This post about tequila will start out talking about absinthe.  Why?  Because it’s purported that Vincent Van Gogh’s drink of choice, absinthe, has hallucinogenic properties.  The hallucinogenic properties in absinthe have their origins in a drug called thujone which is most concentrated in grand wormwood (genus Artemisia Absinthium) and what gave the old world absinthes their green color.  The funny thing about Absinthe today, however, is that it really doesn’t have any thujone in it, but rather green food coloring.  When people describe their trippy experiences with absinthe, they’re most likely having a placebo effect and getting drunk from some high proof alcohol.  I think (and it could be my imagination too) that the blue agave from which tequila is derived actually gives you more of an hallucinogenic twist than just drinking regular alcohol.  It’s non-scientific, but many years of personal research have led me to believe that there is something different going on after a couple tequilas have been consumed.  So, why don’t we get started and talk about tequila and its history.

Similar to brandy, as we turn the pages of history backward, we find that we must again give thanks to the Spaniards.  In the 16th century conquest of Mexico for the Spanish Crown, distilling technology crossed the ocean and wound up in Mexico City.  The Mexicans were already on to something for centuries drinking the fermented juice of the Mezcal plant in the form of a beverage called pulque.   For hundreds of years, however, only the highest authority figures in Aztec and Mayan culture were able to celebrate in this pleasure of drinking pulque.  When Spaniards arrived, they were able to change the Indian process into a distillation process and put into production North America’s first commercially produced distilled beverage and bring this blessing to the people.

### Information provided
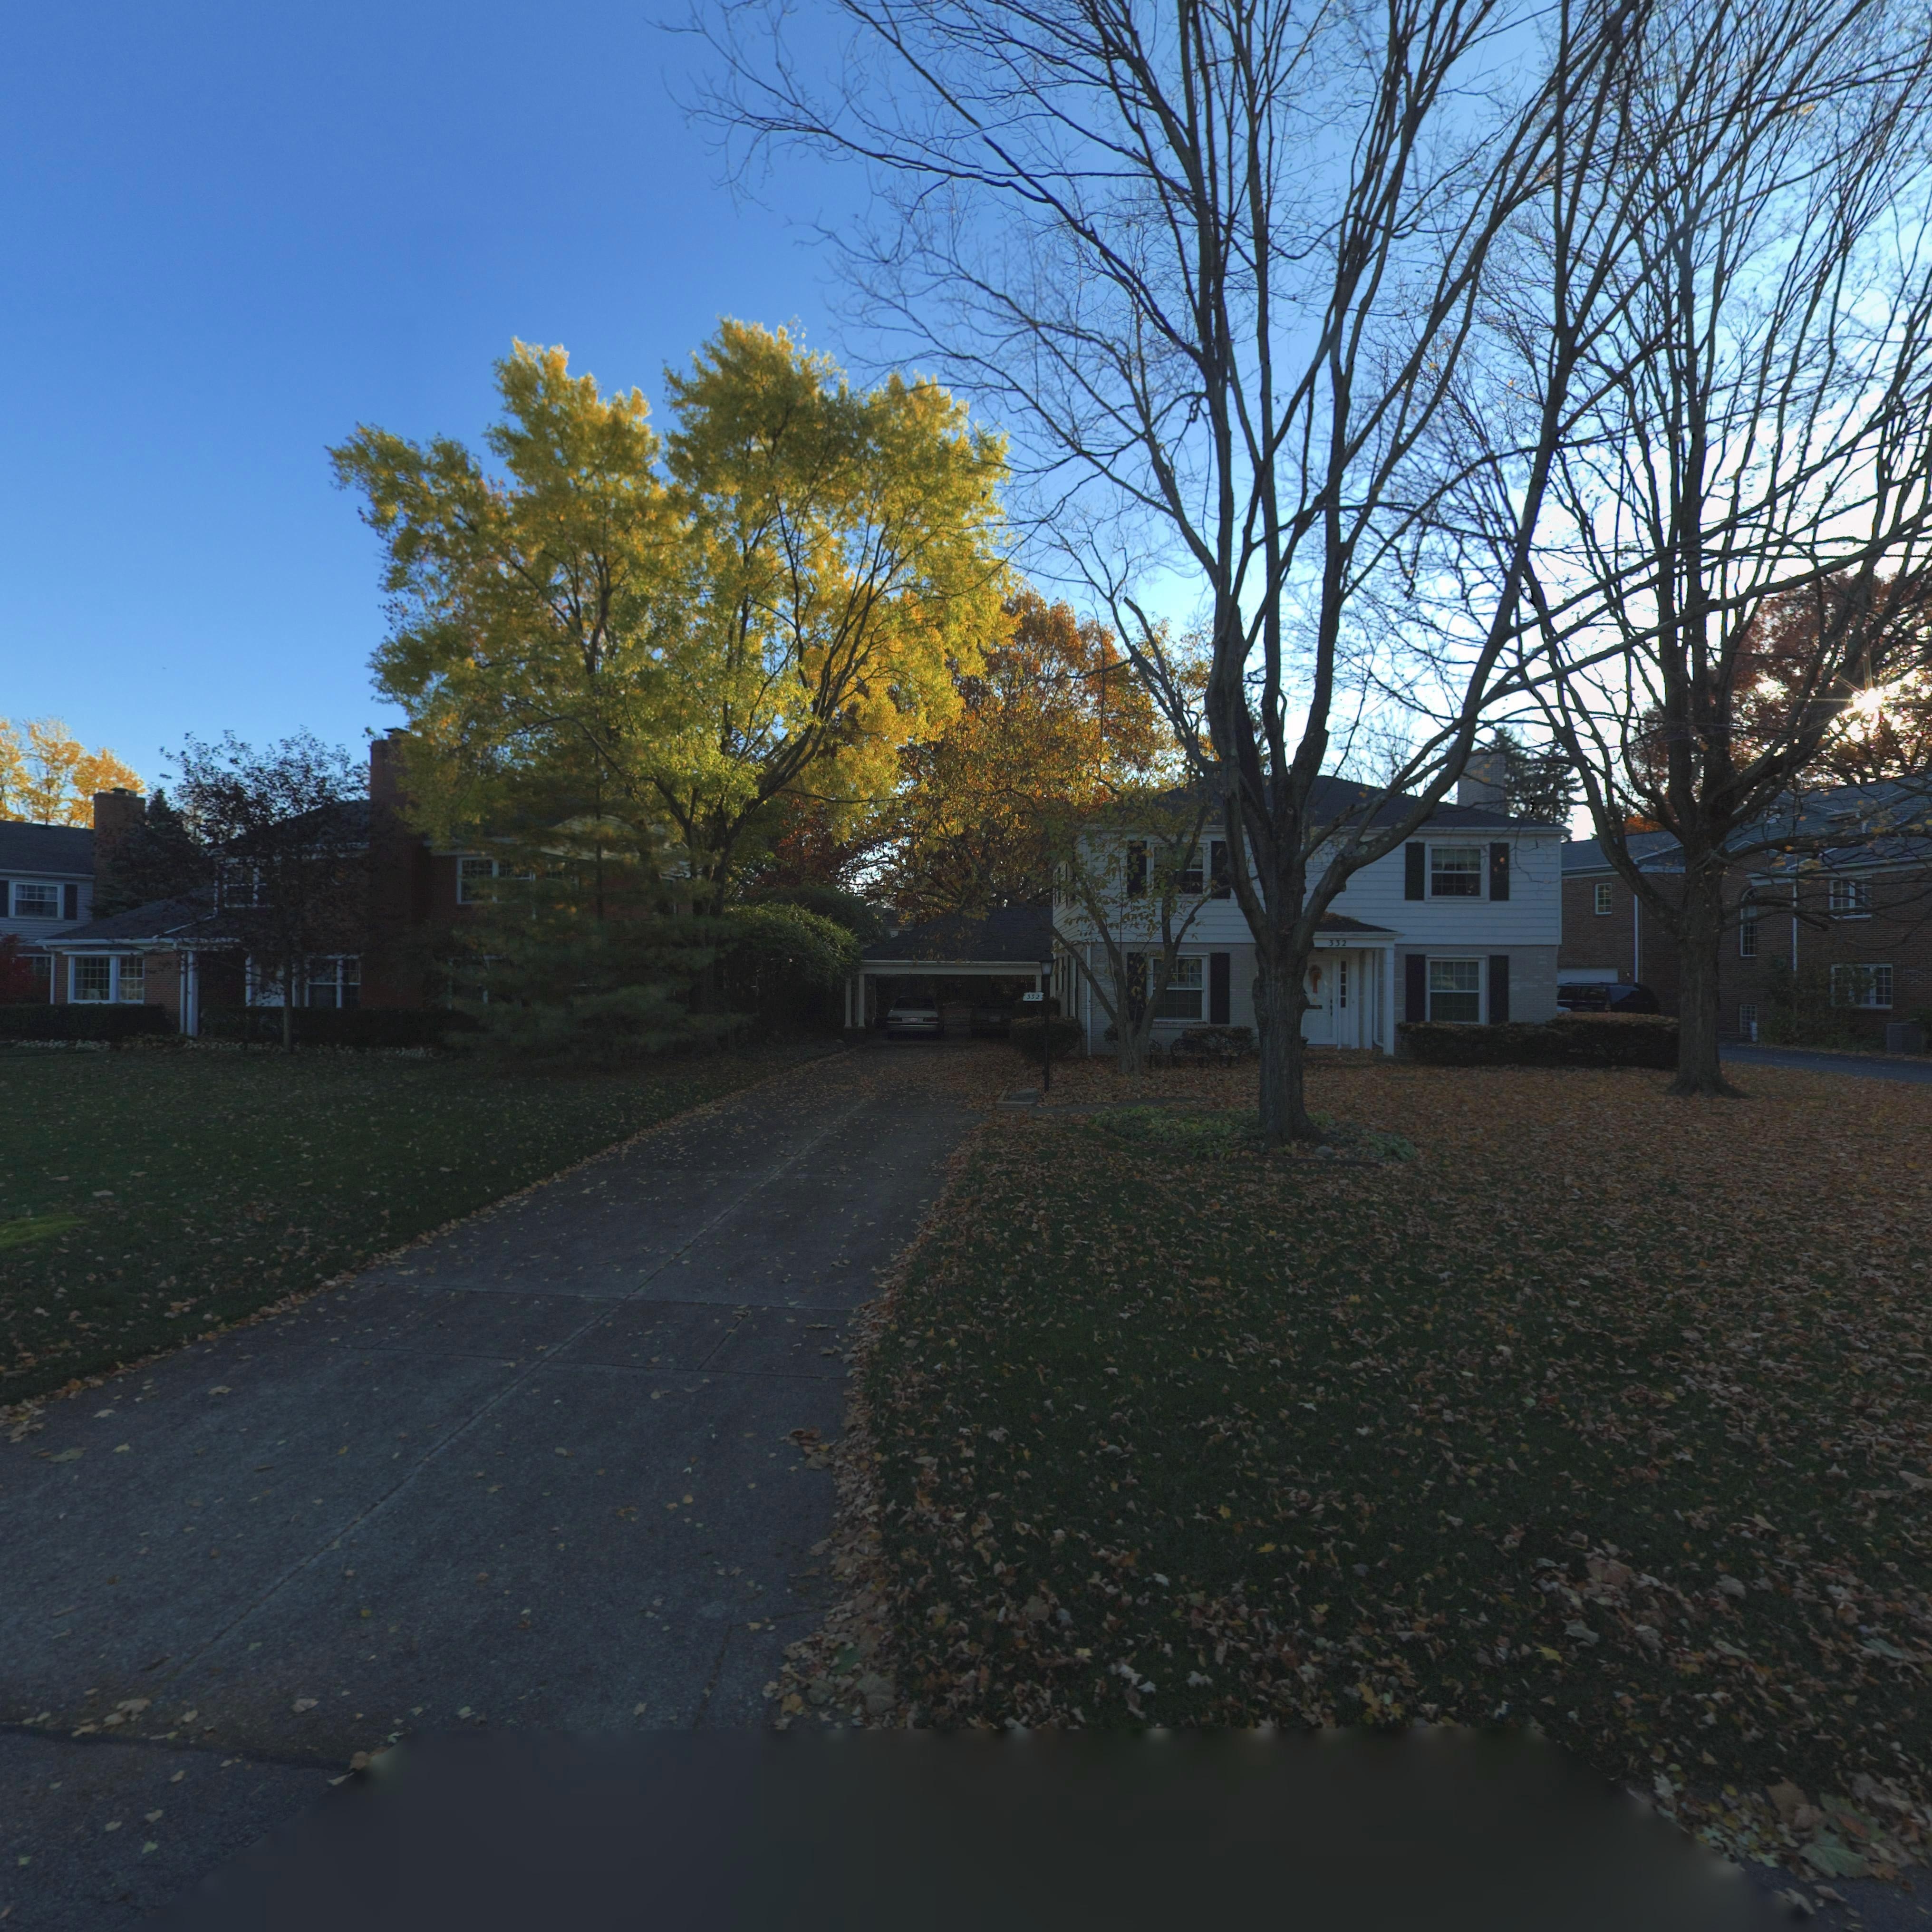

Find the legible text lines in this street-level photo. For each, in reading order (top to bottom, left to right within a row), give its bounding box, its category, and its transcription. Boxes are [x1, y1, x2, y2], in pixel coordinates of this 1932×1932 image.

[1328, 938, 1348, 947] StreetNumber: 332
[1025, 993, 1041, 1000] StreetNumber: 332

### Work to be completed
In the tequila post, what was the beverage made from the fermented juice of the Mezcal plant called? The listing has nothing to do with the tequila post.

### The reply
Pulque.